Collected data

________________

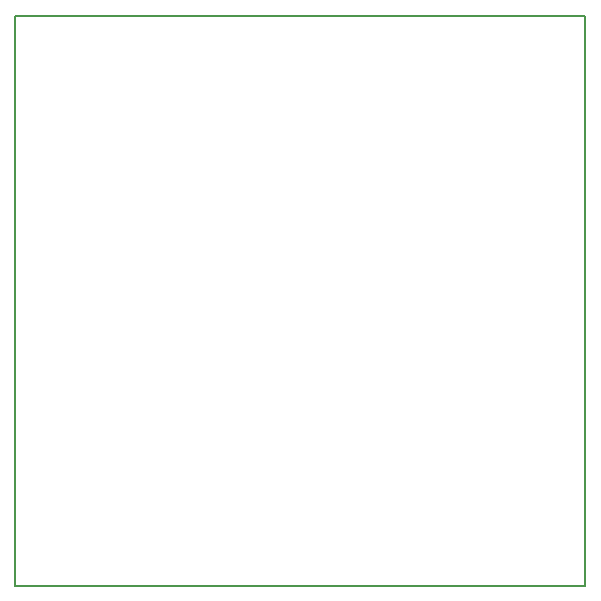
<source format=gbr>
G04 #@! TF.GenerationSoftware,KiCad,Pcbnew,no-vcs-found-7592~57~ubuntu16.04.1*
G04 #@! TF.CreationDate,2017-02-12T17:12:26+02:00*
G04 #@! TF.ProjectId,lora_sensor,6C6F72615F73656E736F722E6B696361,rev?*
G04 #@! TF.FileFunction,Drawing*
%FSLAX46Y46*%
G04 Gerber Fmt 4.6, Leading zero omitted, Abs format (unit mm)*
G04 Created by KiCad (PCBNEW no-vcs-found-7592~57~ubuntu16.04.1) date Sun Feb 12 17:12:26 2017*
%MOMM*%
%LPD*%
G01*
G04 APERTURE LIST*
%ADD10C,0.100000*%
%ADD11C,0.200000*%
G04 APERTURE END LIST*
D10*
D11*
X114300000Y-119380000D02*
X66040000Y-119380000D01*
X114300000Y-71120000D02*
X114300000Y-119380000D01*
X66040000Y-71120000D02*
X114300000Y-71120000D01*
X66040000Y-119380000D02*
X66040000Y-71120000D01*
M02*

</source>
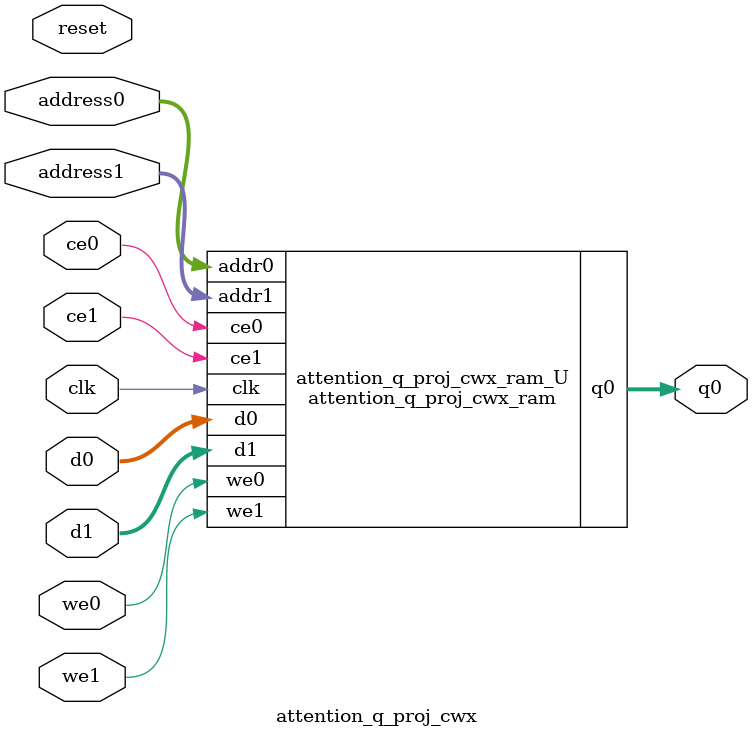
<source format=v>
`timescale 1 ns / 1 ps
module attention_q_proj_cwx_ram (addr0, ce0, d0, we0, q0, addr1, ce1, d1, we1,  clk);

parameter DWIDTH = 40;
parameter AWIDTH = 9;
parameter MEM_SIZE = 384;

input[AWIDTH-1:0] addr0;
input ce0;
input[DWIDTH-1:0] d0;
input we0;
output reg[DWIDTH-1:0] q0;
input[AWIDTH-1:0] addr1;
input ce1;
input[DWIDTH-1:0] d1;
input we1;
input clk;

(* ram_style = "block" *)reg [DWIDTH-1:0] ram[0:MEM_SIZE-1];




always @(posedge clk)  
begin 
    if (ce0) begin
        if (we0) 
            ram[addr0] <= d0; 
        q0 <= ram[addr0];
    end
end


always @(posedge clk)  
begin 
    if (ce1) begin
        if (we1) 
            ram[addr1] <= d1; 
    end
end


endmodule

`timescale 1 ns / 1 ps
module attention_q_proj_cwx(
    reset,
    clk,
    address0,
    ce0,
    we0,
    d0,
    q0,
    address1,
    ce1,
    we1,
    d1);

parameter DataWidth = 32'd40;
parameter AddressRange = 32'd384;
parameter AddressWidth = 32'd9;
input reset;
input clk;
input[AddressWidth - 1:0] address0;
input ce0;
input we0;
input[DataWidth - 1:0] d0;
output[DataWidth - 1:0] q0;
input[AddressWidth - 1:0] address1;
input ce1;
input we1;
input[DataWidth - 1:0] d1;



attention_q_proj_cwx_ram attention_q_proj_cwx_ram_U(
    .clk( clk ),
    .addr0( address0 ),
    .ce0( ce0 ),
    .we0( we0 ),
    .d0( d0 ),
    .q0( q0 ),
    .addr1( address1 ),
    .ce1( ce1 ),
    .we1( we1 ),
    .d1( d1 ));

endmodule


</source>
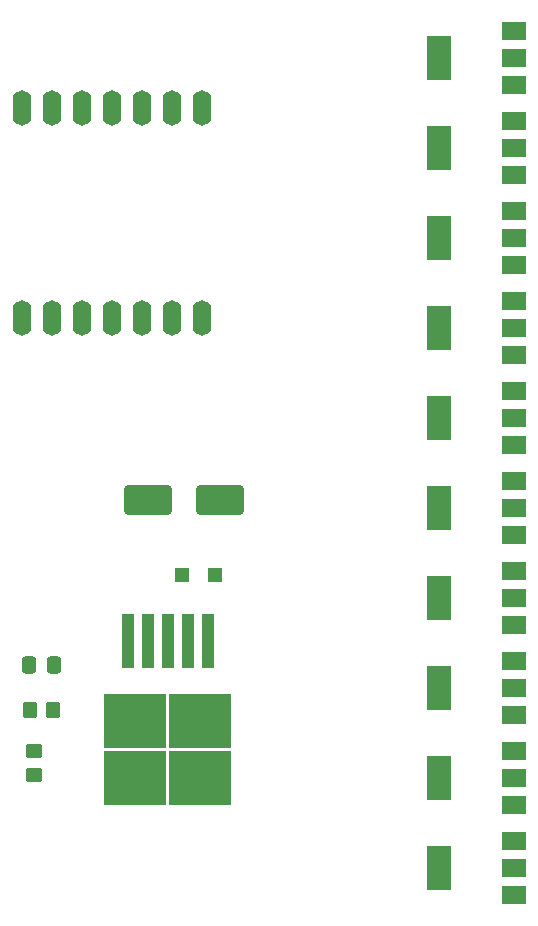
<source format=gbr>
%TF.GenerationSoftware,KiCad,Pcbnew,(6.0.6-0)*%
%TF.CreationDate,2024-07-06T11:12:15+02:00*%
%TF.ProjectId,10outputs,31306f75-7470-4757-9473-2e6b69636164,rev?*%
%TF.SameCoordinates,Original*%
%TF.FileFunction,Paste,Top*%
%TF.FilePolarity,Positive*%
%FSLAX46Y46*%
G04 Gerber Fmt 4.6, Leading zero omitted, Abs format (unit mm)*
G04 Created by KiCad (PCBNEW (6.0.6-0)) date 2024-07-06 11:12:15*
%MOMM*%
%LPD*%
G01*
G04 APERTURE LIST*
G04 Aperture macros list*
%AMRoundRect*
0 Rectangle with rounded corners*
0 $1 Rounding radius*
0 $2 $3 $4 $5 $6 $7 $8 $9 X,Y pos of 4 corners*
0 Add a 4 corners polygon primitive as box body*
4,1,4,$2,$3,$4,$5,$6,$7,$8,$9,$2,$3,0*
0 Add four circle primitives for the rounded corners*
1,1,$1+$1,$2,$3*
1,1,$1+$1,$4,$5*
1,1,$1+$1,$6,$7*
1,1,$1+$1,$8,$9*
0 Add four rect primitives between the rounded corners*
20,1,$1+$1,$2,$3,$4,$5,0*
20,1,$1+$1,$4,$5,$6,$7,0*
20,1,$1+$1,$6,$7,$8,$9,0*
20,1,$1+$1,$8,$9,$2,$3,0*%
G04 Aperture macros list end*
%ADD10R,2.000000X1.500000*%
%ADD11R,2.000000X3.800000*%
%ADD12RoundRect,0.250000X0.350000X0.450000X-0.350000X0.450000X-0.350000X-0.450000X0.350000X-0.450000X0*%
%ADD13RoundRect,0.800000X0.000000X-0.700000X0.000000X0.700000X0.000000X0.700000X0.000000X-0.700000X0*%
%ADD14RoundRect,0.250000X0.450000X-0.350000X0.450000X0.350000X-0.450000X0.350000X-0.450000X-0.350000X0*%
%ADD15RoundRect,0.250000X0.337500X0.475000X-0.337500X0.475000X-0.337500X-0.475000X0.337500X-0.475000X0*%
%ADD16R,5.250000X4.550000*%
%ADD17R,1.100000X4.600000*%
%ADD18RoundRect,0.250000X1.750000X1.000000X-1.750000X1.000000X-1.750000X-1.000000X1.750000X-1.000000X0*%
%ADD19R,1.200000X1.200000*%
G04 APERTURE END LIST*
D10*
%TO.C,Q7*%
X134976000Y-85104000D03*
X134976000Y-82804000D03*
X134976000Y-80504000D03*
D11*
X128676000Y-82804000D03*
%TD*%
D10*
%TO.C,Q9*%
X134976000Y-77484000D03*
X134976000Y-75184000D03*
X134976000Y-72884000D03*
D11*
X128676000Y-75184000D03*
%TD*%
D12*
%TO.C,R1*%
X95996000Y-99949000D03*
X93996000Y-99949000D03*
%TD*%
D13*
%TO.C,U4*%
X93373076Y-66690000D03*
X95913076Y-66690000D03*
X98453076Y-66690000D03*
X100993076Y-66690000D03*
X103533076Y-66690000D03*
X106073076Y-66690000D03*
X108613076Y-66690000D03*
X108613076Y-48910000D03*
X106073076Y-48910000D03*
X103533076Y-48910000D03*
X100993076Y-48910000D03*
X98453076Y-48910000D03*
X95913076Y-48910000D03*
X93373076Y-48910000D03*
%TD*%
D14*
%TO.C,1k1*%
X94361000Y-105394000D03*
X94361000Y-103394000D03*
%TD*%
D10*
%TO.C,Q5*%
X134976000Y-92724000D03*
X134976000Y-90424000D03*
X134976000Y-88124000D03*
D11*
X128676000Y-90424000D03*
%TD*%
D10*
%TO.C,Q3*%
X134976000Y-100344000D03*
X134976000Y-98044000D03*
X134976000Y-95744000D03*
D11*
X128676000Y-98044000D03*
%TD*%
D10*
%TO.C,Q10*%
X134976000Y-47004000D03*
X134976000Y-44704000D03*
X134976000Y-42404000D03*
D11*
X128676000Y-44704000D03*
%TD*%
D10*
%TO.C,Q2*%
X134976000Y-107964000D03*
X134976000Y-105664000D03*
X134976000Y-103364000D03*
D11*
X128676000Y-105664000D03*
%TD*%
D15*
%TO.C,10nF1*%
X96033500Y-96139000D03*
X93958500Y-96139000D03*
%TD*%
D16*
%TO.C,U1*%
X102908000Y-100814000D03*
X108458000Y-100814000D03*
X108458000Y-105664000D03*
X102908000Y-105664000D03*
D17*
X109083000Y-94089000D03*
X107383000Y-94089000D03*
X105683000Y-94089000D03*
X103983000Y-94089000D03*
X102283000Y-94089000D03*
%TD*%
D10*
%TO.C,Q1*%
X134976000Y-115584000D03*
X134976000Y-113284000D03*
X134976000Y-110984000D03*
D11*
X128676000Y-113284000D03*
%TD*%
D10*
%TO.C,Q4*%
X134976000Y-69864000D03*
X134976000Y-67564000D03*
X134976000Y-65264000D03*
D11*
X128676000Y-67564000D03*
%TD*%
D18*
%TO.C,L1*%
X110111000Y-82169000D03*
X104011000Y-82169000D03*
%TD*%
D19*
%TO.C,D1*%
X109731000Y-88519000D03*
X106931000Y-88519000D03*
%TD*%
D10*
%TO.C,Q6*%
X134976000Y-62244000D03*
X134976000Y-59944000D03*
X134976000Y-57644000D03*
D11*
X128676000Y-59944000D03*
%TD*%
D10*
%TO.C,Q8*%
X134976000Y-54624000D03*
X134976000Y-52324000D03*
X134976000Y-50024000D03*
D11*
X128676000Y-52324000D03*
%TD*%
M02*

</source>
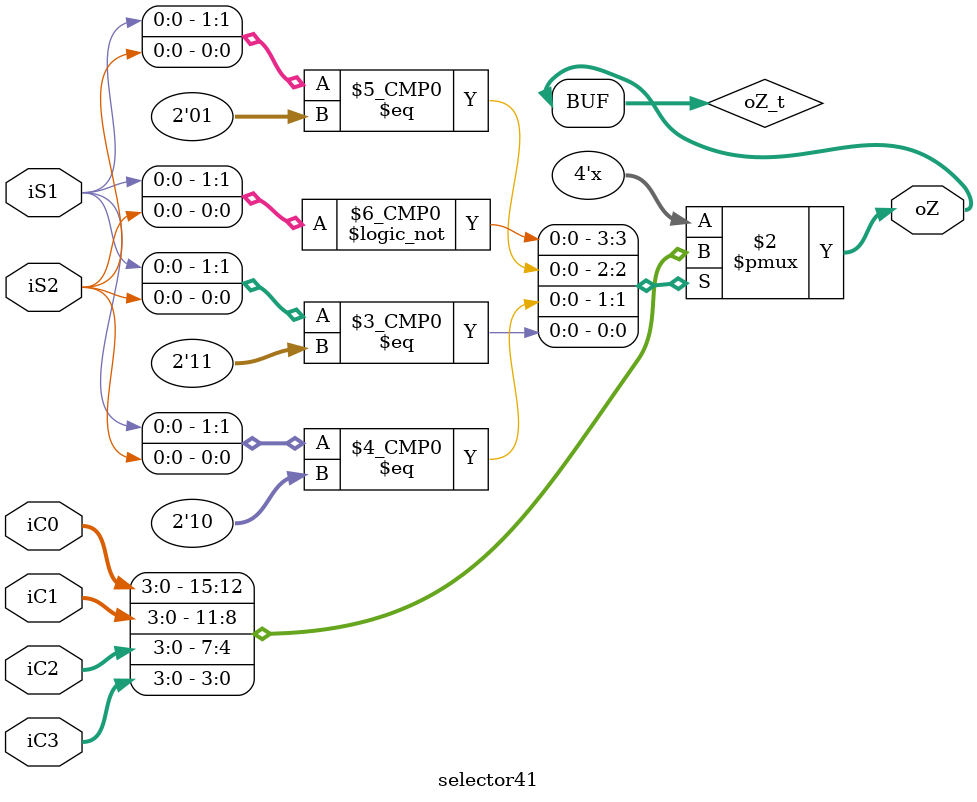
<source format=v>
`timescale 1ns / 1ps


module selector41(
    input [3:0] iC0,
    input [3:0] iC1,
    input [3:0] iC2,
    input [3:0] iC3,
    input iS1,
    input iS2,
    output [3:0] oZ
    );
    
    reg[3:0]    oZ_t;
    always @(*)
        case ({iS1,iS2})
            2'b00:  oZ_t=iC0;
            2'b01:  oZ_t=iC1;
            2'b10:  oZ_t=iC2;
            2'b11:  oZ_t=iC3;
        endcase
    assign oZ=oZ_t;            
endmodule

</source>
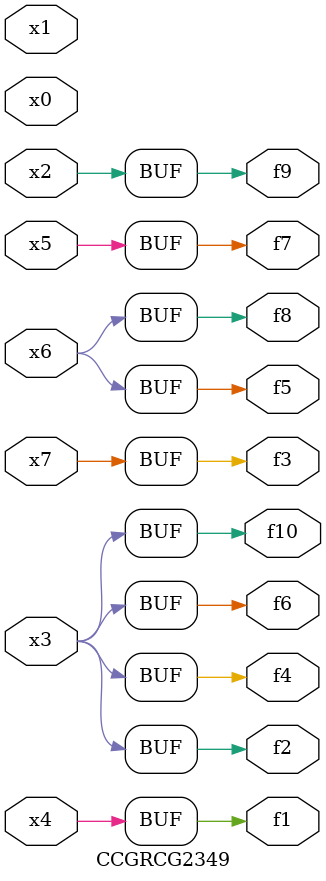
<source format=v>
module CCGRCG2349(
	input x0, x1, x2, x3, x4, x5, x6, x7,
	output f1, f2, f3, f4, f5, f6, f7, f8, f9, f10
);
	assign f1 = x4;
	assign f2 = x3;
	assign f3 = x7;
	assign f4 = x3;
	assign f5 = x6;
	assign f6 = x3;
	assign f7 = x5;
	assign f8 = x6;
	assign f9 = x2;
	assign f10 = x3;
endmodule

</source>
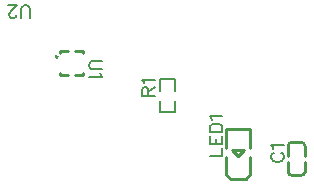
<source format=gto>
G04 Layer: TopSilkscreenLayer*
G04 EasyEDA v6.5.40, 2024-06-14 14:15:58*
G04 Gerber Generator version 0.2*
G04 Scale: 100 percent, Rotated: No, Reflected: No *
G04 Dimensions in millimeters *
G04 leading zeros omitted , absolute positions ,4 integer and 5 decimal *
%FSLAX45Y45*%
%MOMM*%

%ADD10C,0.1524*%
%ADD11C,0.2540*%

%LPD*%
D10*
X7367777Y3255327D02*
G01*
X7357363Y3249993D01*
X7346950Y3239579D01*
X7341870Y3229419D01*
X7341870Y3208591D01*
X7346950Y3198177D01*
X7357363Y3187763D01*
X7367777Y3182429D01*
X7383525Y3177349D01*
X7409434Y3177349D01*
X7424927Y3182429D01*
X7435341Y3187763D01*
X7445756Y3198177D01*
X7450836Y3208591D01*
X7450836Y3229419D01*
X7445756Y3239579D01*
X7435341Y3249993D01*
X7424927Y3255327D01*
X7362697Y3289617D02*
G01*
X7357363Y3300031D01*
X7341870Y3315525D01*
X7450836Y3315525D01*
X6821297Y3229800D02*
G01*
X6930263Y3229800D01*
X6930263Y3229800D02*
G01*
X6930263Y3292030D01*
X6821297Y3326320D02*
G01*
X6930263Y3326320D01*
X6821297Y3326320D02*
G01*
X6821297Y3393884D01*
X6873113Y3326320D02*
G01*
X6873113Y3367976D01*
X6930263Y3326320D02*
G01*
X6930263Y3393884D01*
X6821297Y3428174D02*
G01*
X6930263Y3428174D01*
X6821297Y3428174D02*
G01*
X6821297Y3464750D01*
X6826377Y3480244D01*
X6836790Y3490658D01*
X6847204Y3495738D01*
X6862952Y3501072D01*
X6888861Y3501072D01*
X6904354Y3495738D01*
X6914768Y3490658D01*
X6925183Y3480244D01*
X6930263Y3464750D01*
X6930263Y3428174D01*
X6842125Y3535362D02*
G01*
X6836790Y3545776D01*
X6821297Y3561270D01*
X6930263Y3561270D01*
X6249670Y3736149D02*
G01*
X6358636Y3736149D01*
X6249670Y3736149D02*
G01*
X6249670Y3782885D01*
X6254750Y3798379D01*
X6260084Y3803713D01*
X6270497Y3808793D01*
X6280911Y3808793D01*
X6291325Y3803713D01*
X6296406Y3798379D01*
X6301486Y3782885D01*
X6301486Y3736149D01*
X6301486Y3772471D02*
G01*
X6358636Y3808793D01*
X6270497Y3843083D02*
G01*
X6265163Y3853497D01*
X6249670Y3869245D01*
X6358636Y3869245D01*
X5914029Y4032209D02*
G01*
X5836051Y4032209D01*
X5820557Y4027129D01*
X5810143Y4016715D01*
X5805063Y4000967D01*
X5805063Y3990553D01*
X5810143Y3975059D01*
X5820557Y3964645D01*
X5836051Y3959565D01*
X5914029Y3959565D01*
X5893201Y3925275D02*
G01*
X5898535Y3914861D01*
X5914029Y3899113D01*
X5805063Y3899113D01*
X5298186Y4395533D02*
G01*
X5298186Y4473511D01*
X5293106Y4489005D01*
X5282691Y4499419D01*
X5266943Y4504499D01*
X5256529Y4504499D01*
X5241036Y4499419D01*
X5230622Y4489005D01*
X5225541Y4473511D01*
X5225541Y4395533D01*
X5185918Y4421441D02*
G01*
X5185918Y4416361D01*
X5180838Y4405947D01*
X5175504Y4400613D01*
X5165090Y4395533D01*
X5144515Y4395533D01*
X5134102Y4400613D01*
X5128768Y4405947D01*
X5123688Y4416361D01*
X5123688Y4426775D01*
X5128768Y4437189D01*
X5139181Y4452683D01*
X5191252Y4504499D01*
X5118354Y4504499D01*
D11*
X7518808Y3341751D02*
G01*
X7598811Y3341751D01*
X7487823Y3230775D02*
G01*
X7487823Y3310773D01*
X7629789Y3230775D02*
G01*
X7629789Y3310773D01*
X7487241Y3173186D02*
G01*
X7487241Y3093186D01*
X7518224Y3062203D02*
G01*
X7598222Y3062203D01*
X7629202Y3173186D02*
G01*
X7629202Y3093186D01*
X7013486Y3273549D02*
G01*
X7053486Y3233549D01*
X7063486Y3223549D01*
X7073511Y3233549D01*
X7113511Y3273549D01*
X7013486Y3273549D02*
G01*
X7113511Y3273549D01*
X7165213Y3297872D02*
G01*
X7165213Y3452812D01*
X6962013Y3452812D01*
X6962013Y3297872D01*
X7167752Y3219132D02*
G01*
X7167752Y3071812D01*
X7127113Y3031172D01*
X7000113Y3031172D01*
X6962013Y3069272D01*
X6962013Y3221672D01*
D10*
X6532646Y3778770D02*
G01*
X6532646Y3874658D01*
X6400525Y3874658D01*
X6400525Y3778770D01*
X6532646Y3693528D02*
G01*
X6532646Y3597640D01*
X6400525Y3597640D01*
X6400525Y3693528D01*
D11*
X5753788Y3929735D02*
G01*
X5753788Y3915547D01*
X5686295Y4115549D02*
G01*
X5753788Y4115549D01*
X5753788Y4101353D01*
X5553788Y4101353D02*
G01*
X5553788Y4115549D01*
X5621294Y4115549D01*
X5553788Y3915547D02*
G01*
X5553788Y3929735D01*
X5621294Y3915547D02*
G01*
X5553788Y3915547D01*
X5753788Y3915547D02*
G01*
X5686295Y3915547D01*
G75*
G01*
X7518225Y3062199D02*
G02*
X7487242Y3093182I0J30983D01*
G75*
G01*
X7629208Y3093182D02*
G02*
X7598222Y3062199I-30983J0D01*
G75*
G01*
X7487823Y3310768D02*
G02*
X7518809Y3341751I30983J0D01*
G75*
G01*
X7598806Y3341751D02*
G02*
X7629789Y3310768I0J-30983D01*
G75*
G01
X5533136Y4066311D02*
G03X5533136Y4066311I-6350J0D01*
M02*

</source>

________________

» The problem
Above are some records; copy exactly the lines from the one with "X109083000Y-94089000D03*" through the one with "X128676000Y-113284000D03*", both included, and no others.

» Solution
X109083000Y-94089000D03*
X107383000Y-94089000D03*
X105683000Y-94089000D03*
X103983000Y-94089000D03*
X102283000Y-94089000D03*
%TD*%
D10*
%TO.C,Q1*%
X134976000Y-115584000D03*
X134976000Y-113284000D03*
X134976000Y-110984000D03*
D11*
X128676000Y-113284000D03*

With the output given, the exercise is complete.